Comme chaque jeudi, les Mères et désormais Grands-Mères de la place de Mai défilent sur ce lieu central de la capitale. En 1976, elles n’étaient que quatorze à tourner autour du monument voisin du siège présidentiel, dans le sens inverse des aiguilles d’une montre, comme pour mieux remonter le temps. Ce temps où leurs enfants ont été enlevés. Elles ont osé défier le bourreau Videla. « Pas un pas en arrière », clament-elles. Encore aujourd’hui, elles martèlent que « les idéaux des disparus vivent encore ». Ces femmes au célèbre fichu blanc, symbole du lange de leur progéniture, ne cessent de dénoncer « le butin de guerre », à savoir leurs petits-enfants, arrachés des bras de leur mère – leur fille –, que les bourreaux ont confiés aux familles de dignitaires du régime. Plus d’une centaine d’enfants volés ont été retrouvés grâce leur action mais les grands-mères sont toujours en quête de 400 autres « parce que la jeunesse est ce que la vie a de plus merveilleux », soutient Hebe de Bonafini, la présidente des Mères de la place de Mai, dont deux des enfants ont été séquestrés puis tués.

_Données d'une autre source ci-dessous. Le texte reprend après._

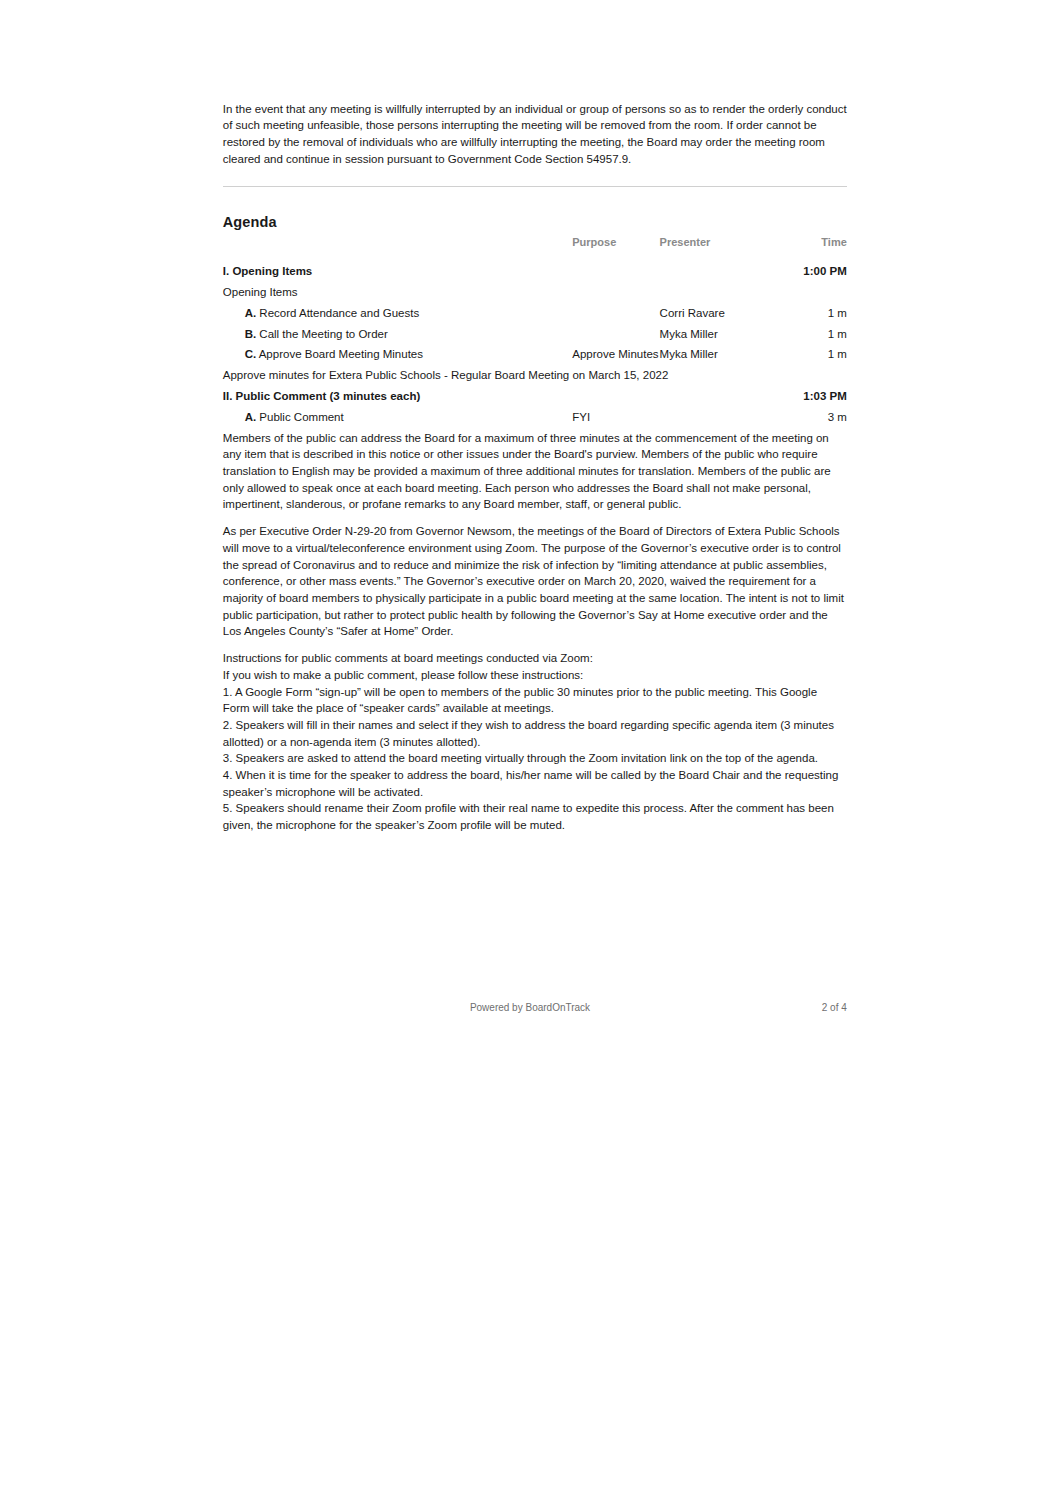In the event that any meeting is willfully interrupted by an individual or group of persons so as to render the orderly conduct of such meeting unfeasible, those persons interrupting the meeting will be removed from the room. If order cannot be restored by the removal of individuals who are willfully interrupting the meeting, the Board may order the meeting room cleared and continue in session pursuant to Government Code Section 54957.9.
Agenda
| | Purpose | Presenter | Time |
| --- | --- | --- | --- |
| I. Opening Items | | | 1:00 PM |
| Opening Items | | | |
| A. Record Attendance and Guests | | Corri Ravare | 1 m |
| B. Call the Meeting to Order | | Myka Miller | 1 m |
| C. Approve Board Meeting Minutes | Approve Minutes | Myka Miller | 1 m |
| Approve minutes for Extera Public Schools - Regular Board Meeting on March 15, 2022 |
| II. Public Comment (3 minutes each) | | | 1:03 PM |
| A. Public Comment | FYI | | 3 m |
| Members of the public can address the Board for a maximum of three minutes at the commencement of the meeting on any item that is described in this notice or other issues under the Board's purview. Members of the public who require translation to English may be provided a maximum of three additional minutes for translation. Members of the public are only allowed to speak once at each board meeting. Each person who addresses the Board shall not make personal, impertinent, slanderous, or profane remarks to any Board member, staff, or general public. As per Executive Order N-29-20 from Governor Newsom, the meetings of the Board of Directors of Extera Public Schools will move to a virtual/teleconference environment using Zoom. The purpose of the Governor’s executive order is to control the spread of Coronavirus and to reduce and minimize the risk of infection by “limiting attendance at public assemblies, conference, or other mass events.” The Governor’s executive order on March 20, 2020, waived the requirement for a majority of board members to physically participate in a public board meeting at the same location. The intent is not to limit public participation, but rather to protect public health by following the Governor’s Say at Home executive order and the Los Angeles County’s “Safer at Home” Order. Instructions for public comments at board meetings conducted via Zoom: If you wish to make a public comment, please follow these instructions: 1. A Google Form “sign-up” will be open to members of the public 30 minutes prior to the public meeting. This Google Form will take the place of “speaker cards” available at meetings. 2. Speakers will fill in their names and select if they wish to address the board regarding specific agenda item (3 minutes allotted) or a non-agenda item (3 minutes allotted). 3. Speakers are asked to attend the board meeting virtually through the Zoom invitation link on the top of the agenda. 4. When it is time for the speaker to address the board, his/her name will be called by the Board Chair and the requesting speaker’s microphone will be activated. 5. Speakers should rename their Zoom profile with their real name to expedite this process. After the comment has been given, the microphone for the speaker’s Zoom profile will be muted. |
Powered by BoardOnTrack
2 of 4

Iris Pereyra s’est rendue à trois reprises en Uruguay pour retrouver le corps de Floreal. Les juges lui ont opposé une fin de non-recevoir, ce pays étant encore garrotté par la loi dite de « caducité », qui assure une parfaite impunité aux auteurs des crimes commis durant les dictatures. « Nous sommes allés au cimetière où il avait été enterré. La page du registre où figurait son identité a été arrachée », déclare-t-elle. La dépouille de son fils a elle disparu… « Nous ne baisserons jamais la garde tant que la justice ne sera pas rendue », assure cette mère courage au nom de son fils et des 30 000 femmes et hommes victimes du terrorisme d’État.